Problem description: Output, word for word, every line from the start of the listing down to and including the line that contains "E-mail：philoffice@bnu.edu.cn"; include nothing else.

Material for this exercise:

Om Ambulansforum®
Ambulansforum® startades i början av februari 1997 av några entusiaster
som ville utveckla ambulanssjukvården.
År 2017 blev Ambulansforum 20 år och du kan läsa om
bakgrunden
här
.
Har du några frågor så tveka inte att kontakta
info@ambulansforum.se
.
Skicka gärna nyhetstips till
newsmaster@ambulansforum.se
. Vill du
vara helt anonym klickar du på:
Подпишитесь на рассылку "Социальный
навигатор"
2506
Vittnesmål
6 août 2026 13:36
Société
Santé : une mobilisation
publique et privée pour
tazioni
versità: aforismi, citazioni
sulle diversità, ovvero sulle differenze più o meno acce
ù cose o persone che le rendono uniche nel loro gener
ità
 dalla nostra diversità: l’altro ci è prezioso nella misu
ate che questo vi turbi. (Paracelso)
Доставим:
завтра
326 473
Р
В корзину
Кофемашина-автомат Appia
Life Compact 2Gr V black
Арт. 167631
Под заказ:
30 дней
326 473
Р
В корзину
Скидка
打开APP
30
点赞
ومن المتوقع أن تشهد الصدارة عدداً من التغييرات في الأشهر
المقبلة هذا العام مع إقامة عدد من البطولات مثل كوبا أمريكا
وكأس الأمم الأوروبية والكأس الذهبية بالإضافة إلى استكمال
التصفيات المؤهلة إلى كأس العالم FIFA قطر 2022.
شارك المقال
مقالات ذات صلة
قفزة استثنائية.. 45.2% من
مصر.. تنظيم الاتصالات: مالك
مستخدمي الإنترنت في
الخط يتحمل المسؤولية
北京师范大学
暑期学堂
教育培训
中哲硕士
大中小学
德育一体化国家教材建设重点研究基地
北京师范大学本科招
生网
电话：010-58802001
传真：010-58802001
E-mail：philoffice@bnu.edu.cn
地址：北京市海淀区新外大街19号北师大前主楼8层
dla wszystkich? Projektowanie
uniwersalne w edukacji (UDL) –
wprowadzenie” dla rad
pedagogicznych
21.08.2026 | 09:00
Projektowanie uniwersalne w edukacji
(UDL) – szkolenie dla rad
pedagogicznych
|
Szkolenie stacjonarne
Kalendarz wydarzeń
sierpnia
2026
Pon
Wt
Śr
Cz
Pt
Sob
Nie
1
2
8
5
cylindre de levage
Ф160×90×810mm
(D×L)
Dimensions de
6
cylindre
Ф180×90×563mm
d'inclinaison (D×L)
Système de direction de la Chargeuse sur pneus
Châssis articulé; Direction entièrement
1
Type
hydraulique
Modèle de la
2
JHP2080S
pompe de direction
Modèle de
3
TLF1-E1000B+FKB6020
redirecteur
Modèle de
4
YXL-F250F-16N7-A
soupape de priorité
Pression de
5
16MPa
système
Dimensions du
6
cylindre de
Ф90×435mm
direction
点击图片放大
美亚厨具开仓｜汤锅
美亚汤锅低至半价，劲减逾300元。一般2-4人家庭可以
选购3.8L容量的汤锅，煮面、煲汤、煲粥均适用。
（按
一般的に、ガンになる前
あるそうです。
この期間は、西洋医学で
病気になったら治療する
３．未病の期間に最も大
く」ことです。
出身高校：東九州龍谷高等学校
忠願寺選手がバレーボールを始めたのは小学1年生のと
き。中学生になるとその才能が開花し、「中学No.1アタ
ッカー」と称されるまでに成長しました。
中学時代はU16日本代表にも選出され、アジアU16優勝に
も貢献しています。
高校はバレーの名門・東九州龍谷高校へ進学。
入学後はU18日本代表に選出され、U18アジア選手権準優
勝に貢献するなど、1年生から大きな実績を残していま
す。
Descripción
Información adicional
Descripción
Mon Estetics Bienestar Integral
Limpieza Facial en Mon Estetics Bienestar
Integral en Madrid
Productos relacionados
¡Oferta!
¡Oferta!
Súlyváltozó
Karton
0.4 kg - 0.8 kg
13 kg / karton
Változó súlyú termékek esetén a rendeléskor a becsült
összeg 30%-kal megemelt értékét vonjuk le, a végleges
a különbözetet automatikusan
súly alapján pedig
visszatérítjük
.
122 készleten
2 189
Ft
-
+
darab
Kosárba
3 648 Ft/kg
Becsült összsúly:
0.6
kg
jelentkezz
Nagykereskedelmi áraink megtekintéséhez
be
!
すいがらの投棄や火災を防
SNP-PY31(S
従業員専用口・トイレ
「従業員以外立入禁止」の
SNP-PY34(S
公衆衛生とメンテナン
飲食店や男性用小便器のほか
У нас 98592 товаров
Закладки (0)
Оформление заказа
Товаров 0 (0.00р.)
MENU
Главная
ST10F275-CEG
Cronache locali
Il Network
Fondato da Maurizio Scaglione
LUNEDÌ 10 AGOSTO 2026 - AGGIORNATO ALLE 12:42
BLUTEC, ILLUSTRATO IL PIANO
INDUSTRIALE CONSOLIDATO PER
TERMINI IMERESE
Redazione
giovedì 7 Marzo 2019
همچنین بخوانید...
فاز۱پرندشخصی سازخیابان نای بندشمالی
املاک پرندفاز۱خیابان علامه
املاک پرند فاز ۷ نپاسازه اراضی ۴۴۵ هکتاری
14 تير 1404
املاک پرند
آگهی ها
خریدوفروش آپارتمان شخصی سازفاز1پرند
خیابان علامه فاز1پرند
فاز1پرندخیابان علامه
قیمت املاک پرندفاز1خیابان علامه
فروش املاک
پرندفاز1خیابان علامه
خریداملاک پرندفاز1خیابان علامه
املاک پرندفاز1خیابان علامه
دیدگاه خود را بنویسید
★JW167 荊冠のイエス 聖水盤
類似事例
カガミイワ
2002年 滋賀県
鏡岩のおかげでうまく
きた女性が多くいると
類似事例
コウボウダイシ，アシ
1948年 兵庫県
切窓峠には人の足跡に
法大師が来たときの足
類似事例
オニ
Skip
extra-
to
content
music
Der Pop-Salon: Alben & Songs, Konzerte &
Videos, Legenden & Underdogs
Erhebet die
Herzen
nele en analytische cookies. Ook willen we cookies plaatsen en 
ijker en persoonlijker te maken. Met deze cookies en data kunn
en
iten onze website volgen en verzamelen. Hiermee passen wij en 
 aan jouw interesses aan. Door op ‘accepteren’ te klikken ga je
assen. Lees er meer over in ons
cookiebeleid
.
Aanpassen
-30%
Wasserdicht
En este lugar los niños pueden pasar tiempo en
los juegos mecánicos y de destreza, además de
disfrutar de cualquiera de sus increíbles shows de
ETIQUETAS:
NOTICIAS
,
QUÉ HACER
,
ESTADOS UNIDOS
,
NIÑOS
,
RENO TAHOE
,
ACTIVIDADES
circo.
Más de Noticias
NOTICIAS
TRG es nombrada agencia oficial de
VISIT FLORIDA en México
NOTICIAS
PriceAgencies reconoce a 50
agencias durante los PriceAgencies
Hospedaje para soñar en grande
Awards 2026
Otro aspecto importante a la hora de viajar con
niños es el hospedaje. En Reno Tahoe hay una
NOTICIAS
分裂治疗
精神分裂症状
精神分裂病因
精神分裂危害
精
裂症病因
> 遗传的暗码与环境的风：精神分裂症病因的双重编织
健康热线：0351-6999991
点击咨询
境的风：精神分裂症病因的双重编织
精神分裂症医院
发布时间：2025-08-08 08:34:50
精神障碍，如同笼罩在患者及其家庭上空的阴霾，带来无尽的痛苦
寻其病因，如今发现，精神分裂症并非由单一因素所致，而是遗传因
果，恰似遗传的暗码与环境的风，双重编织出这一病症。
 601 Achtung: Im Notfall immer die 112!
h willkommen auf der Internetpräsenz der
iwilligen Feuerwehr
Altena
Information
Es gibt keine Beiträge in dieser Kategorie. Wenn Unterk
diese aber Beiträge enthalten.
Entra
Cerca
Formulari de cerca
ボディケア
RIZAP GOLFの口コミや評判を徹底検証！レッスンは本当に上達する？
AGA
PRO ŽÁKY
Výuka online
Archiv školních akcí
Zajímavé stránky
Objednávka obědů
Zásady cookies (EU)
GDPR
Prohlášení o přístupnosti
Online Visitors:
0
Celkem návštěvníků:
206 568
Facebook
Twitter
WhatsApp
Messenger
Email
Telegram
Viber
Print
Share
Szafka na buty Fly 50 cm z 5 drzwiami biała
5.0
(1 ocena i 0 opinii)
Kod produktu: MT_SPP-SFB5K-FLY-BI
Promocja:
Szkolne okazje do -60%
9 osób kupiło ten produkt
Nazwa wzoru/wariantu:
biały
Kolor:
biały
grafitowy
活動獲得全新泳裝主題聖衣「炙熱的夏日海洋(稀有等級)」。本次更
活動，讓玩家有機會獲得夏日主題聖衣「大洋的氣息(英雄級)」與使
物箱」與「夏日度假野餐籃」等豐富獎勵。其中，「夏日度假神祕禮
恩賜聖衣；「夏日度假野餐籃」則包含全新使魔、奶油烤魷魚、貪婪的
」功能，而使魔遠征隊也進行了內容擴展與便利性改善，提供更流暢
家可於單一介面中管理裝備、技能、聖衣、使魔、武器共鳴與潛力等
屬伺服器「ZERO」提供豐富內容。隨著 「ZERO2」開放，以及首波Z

Your solution:
Om Ambulansforum®
Ambulansforum® startades i början av februari 1997 av några entusiaster
som ville utveckla ambulanssjukvården.
År 2017 blev Ambulansforum 20 år och du kan läsa om
bakgrunden
här
.
Har du några frågor så tveka inte att kontakta
info@ambulansforum.se
.
Skicka gärna nyhetstips till
newsmaster@ambulansforum.se
. Vill du
vara helt anonym klickar du på:
Подпишитесь на рассылку "Социальный
навигатор"
2506
Vittnesmål
6 août 2026 13:36
Société
Santé : une mobilisation
publique et privée pour
tazioni
versità: aforismi, citazioni
sulle diversità, ovvero sulle differenze più o meno acce
ù cose o persone che le rendono uniche nel loro gener
ità
 dalla nostra diversità: l’altro ci è prezioso nella misu
ate che questo vi turbi. (Paracelso)
Доставим:
завтра
326 473
Р
В корзину
Кофемашина-автомат Appia
Life Compact 2Gr V black
Арт. 167631
Под заказ:
30 дней
326 473
Р
В корзину
Скидка
打开APP
30
点赞
ومن المتوقع أن تشهد الصدارة عدداً من التغييرات في الأشهر
المقبلة هذا العام مع إقامة عدد من البطولات مثل كوبا أمريكا
وكأس الأمم الأوروبية والكأس الذهبية بالإضافة إلى استكمال
التصفيات المؤهلة إلى كأس العالم FIFA قطر 2022.
شارك المقال
مقالات ذات صلة
قفزة استثنائية.. 45.2% من
مصر.. تنظيم الاتصالات: مالك
مستخدمي الإنترنت في
الخط يتحمل المسؤولية
北京师范大学
暑期学堂
教育培训
中哲硕士
大中小学
德育一体化国家教材建设重点研究基地
北京师范大学本科招
生网
电话：010-58802001
传真：010-58802001
E-mail：philoffice@bnu.edu.cn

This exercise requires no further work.